Actually, 3 backslashes will yield one backslash. The first two result
in one (escaped), and the third one, escaped by the previous escaped
backslash ends up being one. My second example showed this, using 6
backslashes instead of 8. Using 4 backslashes works because the second
pair yields and escaped backslash, but it is not necessary.

That does not work reliably under all circumstances though:

irb(main):006:0> "abc".gsub /./, "\\\n"
=> "\\\n\\\n\\\n"
irb(main):007:0> puts("abc".gsub /./, "\\\n")
\
\
\
=> nil
irb(main):008:0> "abc".gsub /./, "\\\\n"
=> "\\n\\n\\n"
irb(main):009:0> puts("abc".gsub /./, "\\\\n")
\n\n\n
=> nil

I think these examples are somewhat misleading, because the escaped
newline (\n) normally includes a backslash. Taking that into account,
i.e. not counting the one that is part of newline character, the first
example is only using 2 backslashes, and the second example is using
3. The same goes for its friends, \a, \r, \f, etc.

It is safer to use 4 backslashes. This is the only robust way to do
this even though sometimes you can simply use a single backslash (e.g.
\1 instead of \\1) because string parsing is a bit tolerant under some
circumstances:

I don't think this is tolerance from the string parser, it is
recognition of the \1 as a valid octal value.

irb(main):014:0> '\1'
=> "\\1"
irb(main):015:0> '\\1'
=> "\\1"

Here the single quotes are coming into play. Octal escapes are not
recognized within them. But it outputs the string in double quotes,
"forcing" the backslash to be escaped in the output. Backslashes need
to be escaped in single quoted string, just like they do in double
quoted ones, so in the second example ('\\1'), it's just one
backslash, again.

but

irb(main):019:0> "\n"
=> "\n"
irb(main):020:0> "\\n"
=> "\\n"
irb(main):021:0> "\1"
=> "\x01"
irb(main):022:0> "\\1"
=> "\\1"

Here the double quotes are taking effect. The first correctly prints a
newline, the second an escaped one, the third gets recognized as an
octal escape, and the last escapes the meaning of the backslash that
would otherwise cause the 1 to be interpreted as an octal value.
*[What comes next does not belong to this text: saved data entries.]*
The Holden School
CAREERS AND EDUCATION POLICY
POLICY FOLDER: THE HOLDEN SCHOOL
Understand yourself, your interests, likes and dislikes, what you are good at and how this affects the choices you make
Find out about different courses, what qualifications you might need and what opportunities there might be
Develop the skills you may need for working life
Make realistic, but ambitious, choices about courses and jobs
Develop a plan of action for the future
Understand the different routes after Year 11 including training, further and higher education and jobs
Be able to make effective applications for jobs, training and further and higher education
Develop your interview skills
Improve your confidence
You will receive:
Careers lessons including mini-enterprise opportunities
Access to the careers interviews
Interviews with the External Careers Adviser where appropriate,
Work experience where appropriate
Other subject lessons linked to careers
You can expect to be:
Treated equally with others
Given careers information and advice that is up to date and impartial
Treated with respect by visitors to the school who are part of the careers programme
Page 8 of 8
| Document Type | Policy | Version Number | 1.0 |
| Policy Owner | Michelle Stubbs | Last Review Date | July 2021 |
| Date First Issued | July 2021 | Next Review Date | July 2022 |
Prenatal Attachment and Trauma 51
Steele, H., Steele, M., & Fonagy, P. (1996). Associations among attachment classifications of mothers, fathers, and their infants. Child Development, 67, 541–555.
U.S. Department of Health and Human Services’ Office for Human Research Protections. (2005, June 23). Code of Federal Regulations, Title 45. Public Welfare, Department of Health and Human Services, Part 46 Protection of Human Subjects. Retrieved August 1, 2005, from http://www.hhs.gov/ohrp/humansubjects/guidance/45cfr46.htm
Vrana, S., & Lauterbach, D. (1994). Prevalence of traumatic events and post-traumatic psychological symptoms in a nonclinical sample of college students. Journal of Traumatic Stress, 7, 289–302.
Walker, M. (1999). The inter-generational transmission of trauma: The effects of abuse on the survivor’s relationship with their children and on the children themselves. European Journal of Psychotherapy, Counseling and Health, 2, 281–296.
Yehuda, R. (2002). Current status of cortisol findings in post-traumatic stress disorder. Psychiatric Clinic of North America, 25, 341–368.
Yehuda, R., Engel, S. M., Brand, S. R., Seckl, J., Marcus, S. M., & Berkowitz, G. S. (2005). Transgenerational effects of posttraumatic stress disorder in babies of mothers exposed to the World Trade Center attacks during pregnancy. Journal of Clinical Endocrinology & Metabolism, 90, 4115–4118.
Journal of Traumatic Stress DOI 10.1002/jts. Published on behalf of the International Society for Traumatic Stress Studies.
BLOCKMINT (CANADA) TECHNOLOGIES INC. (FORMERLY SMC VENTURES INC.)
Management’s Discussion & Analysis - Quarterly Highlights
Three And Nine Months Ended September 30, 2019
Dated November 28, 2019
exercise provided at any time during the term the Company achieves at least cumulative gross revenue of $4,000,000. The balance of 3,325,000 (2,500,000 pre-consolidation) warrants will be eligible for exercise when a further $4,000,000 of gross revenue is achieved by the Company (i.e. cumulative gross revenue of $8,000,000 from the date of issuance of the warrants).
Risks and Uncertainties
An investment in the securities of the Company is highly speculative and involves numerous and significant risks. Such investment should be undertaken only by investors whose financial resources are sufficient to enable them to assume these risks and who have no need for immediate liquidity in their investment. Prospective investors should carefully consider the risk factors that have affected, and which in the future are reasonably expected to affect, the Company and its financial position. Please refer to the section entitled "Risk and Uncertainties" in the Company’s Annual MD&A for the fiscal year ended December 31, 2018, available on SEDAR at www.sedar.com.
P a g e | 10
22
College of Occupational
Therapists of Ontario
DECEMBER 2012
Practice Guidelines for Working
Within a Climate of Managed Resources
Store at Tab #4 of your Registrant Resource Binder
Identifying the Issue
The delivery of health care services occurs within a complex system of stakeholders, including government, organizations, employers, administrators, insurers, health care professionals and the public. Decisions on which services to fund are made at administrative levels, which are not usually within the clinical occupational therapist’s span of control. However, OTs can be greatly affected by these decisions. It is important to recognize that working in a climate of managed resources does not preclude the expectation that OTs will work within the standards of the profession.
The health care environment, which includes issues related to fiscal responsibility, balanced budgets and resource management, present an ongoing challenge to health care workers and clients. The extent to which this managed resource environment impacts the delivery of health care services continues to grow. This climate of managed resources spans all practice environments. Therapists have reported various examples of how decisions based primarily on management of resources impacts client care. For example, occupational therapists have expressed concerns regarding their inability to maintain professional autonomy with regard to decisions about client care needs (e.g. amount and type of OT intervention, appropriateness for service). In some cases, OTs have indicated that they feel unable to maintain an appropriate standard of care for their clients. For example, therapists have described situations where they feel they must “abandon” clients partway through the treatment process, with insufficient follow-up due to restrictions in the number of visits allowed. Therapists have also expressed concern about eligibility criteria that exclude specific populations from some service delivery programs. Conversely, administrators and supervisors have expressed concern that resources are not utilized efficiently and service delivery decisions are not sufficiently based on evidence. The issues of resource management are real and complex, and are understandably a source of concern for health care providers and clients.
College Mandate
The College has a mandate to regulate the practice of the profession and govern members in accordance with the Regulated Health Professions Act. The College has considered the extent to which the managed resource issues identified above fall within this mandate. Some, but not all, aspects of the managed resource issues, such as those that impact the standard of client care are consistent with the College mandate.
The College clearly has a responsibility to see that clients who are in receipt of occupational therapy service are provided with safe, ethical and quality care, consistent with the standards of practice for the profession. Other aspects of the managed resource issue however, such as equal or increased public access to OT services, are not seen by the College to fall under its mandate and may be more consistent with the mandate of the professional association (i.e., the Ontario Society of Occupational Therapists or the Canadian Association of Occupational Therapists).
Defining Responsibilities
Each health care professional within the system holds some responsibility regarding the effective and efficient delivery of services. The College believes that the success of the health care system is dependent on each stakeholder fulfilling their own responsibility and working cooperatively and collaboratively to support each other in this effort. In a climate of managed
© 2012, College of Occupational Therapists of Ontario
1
Maybe using 4 backslashes is safer, overall, but I wouldn't make it a
rule. At least not without explaining these special cases that include
a leading backslash in their normal representation.

Regards,
Ammar

···

On Mon, Nov 22, 2010 at 3:53 PM, Robert Klemme <shortcutter@googlemail.com> wrote:

On Mon, Nov 22, 2010 at 1:28 PM, Ammar Ali <ammarabuali@gmail.com> wrote:

Actually, 3 backslashes will yield one backslash. The first two result
in one (escaped), and the third one, escaped by the previous escaped
backslash ends up being one. My second example showed this, using 6
backslashes instead of 8. Using 4 backslashes works because the second
pair yields and escaped backslash, but it is not necessary.

That does not work reliably under all circumstances though:

irb(main):006:0> "abc".gsub /./, "\\\n"
=> "\\\n\\\n\\\n"
irb(main):007:0> puts("abc".gsub /./, "\\\n")
\
=> nil
irb(main):008:0> "abc".gsub /./, "\\\\n"
=> "\\n\\n\\n"
irb(main):009:0> puts("abc".gsub /./, "\\\\n")
\n\n\n
=> nil

I think these examples are somewhat misleading, because the escaped
newline (\n) normally includes a backslash. Taking that into account,
i.e. not counting the one that is part of newline character, the first
example is only using 2 backslashes, and the second example is using
3. The same goes for its friends, \a, \r, \f, etc.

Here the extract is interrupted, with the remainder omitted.